Task goal: Every single record below is to be reproduced exactly.

= Beginning of Section =

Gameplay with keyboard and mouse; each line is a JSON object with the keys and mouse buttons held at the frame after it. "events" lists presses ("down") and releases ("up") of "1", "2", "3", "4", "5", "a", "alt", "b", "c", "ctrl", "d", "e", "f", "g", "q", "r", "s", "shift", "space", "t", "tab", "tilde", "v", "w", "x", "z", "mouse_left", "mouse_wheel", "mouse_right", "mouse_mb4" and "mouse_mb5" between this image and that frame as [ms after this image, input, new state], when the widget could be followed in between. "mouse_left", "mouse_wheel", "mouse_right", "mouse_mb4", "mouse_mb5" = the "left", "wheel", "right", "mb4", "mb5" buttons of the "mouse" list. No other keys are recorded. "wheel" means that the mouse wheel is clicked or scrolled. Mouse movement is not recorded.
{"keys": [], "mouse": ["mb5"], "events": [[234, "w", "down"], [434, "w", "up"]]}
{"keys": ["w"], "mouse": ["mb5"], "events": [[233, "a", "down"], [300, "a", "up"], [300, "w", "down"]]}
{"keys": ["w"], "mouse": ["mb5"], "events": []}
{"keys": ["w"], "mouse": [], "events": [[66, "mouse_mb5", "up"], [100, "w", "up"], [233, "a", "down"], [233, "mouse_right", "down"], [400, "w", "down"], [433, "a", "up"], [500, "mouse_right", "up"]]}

= End of Section =

Response:
Gameplay with keyboard and mouse; each line is a JSON object with the keys and mouse buttons held at the frame after it. "events" lists presses ("down") and releases ("up") of "1", "2", "3", "4", "5", "a", "alt", "b", "c", "ctrl", "d", "e", "f", "g", "q", "r", "s", "shift", "space", "t", "tab", "tilde", "v", "w", "x", "z", "mouse_left", "mouse_wheel", "mouse_right", "mouse_mb4" and "mouse_mb5" between this image and that frame as [ms after this image, input, new state], when the widget could be followed in between. "mouse_left", "mouse_wheel", "mouse_right", "mouse_mb4", "mouse_mb5" = the "left", "wheel", "right", "mb4", "mb5" buttons of the "mouse" list. No other keys are recorded. "wheel" means that the mouse wheel is clicked or scrolled. Mouse movement is not recorded.
{"keys": [], "mouse": ["mb5"], "events": [[234, "w", "down"], [434, "w", "up"]]}
{"keys": ["w"], "mouse": ["mb5"], "events": [[233, "a", "down"], [300, "a", "up"], [300, "w", "down"]]}
{"keys": ["w"], "mouse": ["mb5"], "events": []}
{"keys": ["w"], "mouse": [], "events": [[66, "mouse_mb5", "up"], [100, "w", "up"], [233, "a", "down"], [233, "mouse_right", "down"], [400, "w", "down"], [433, "a", "up"], [500, "mouse_right", "up"]]}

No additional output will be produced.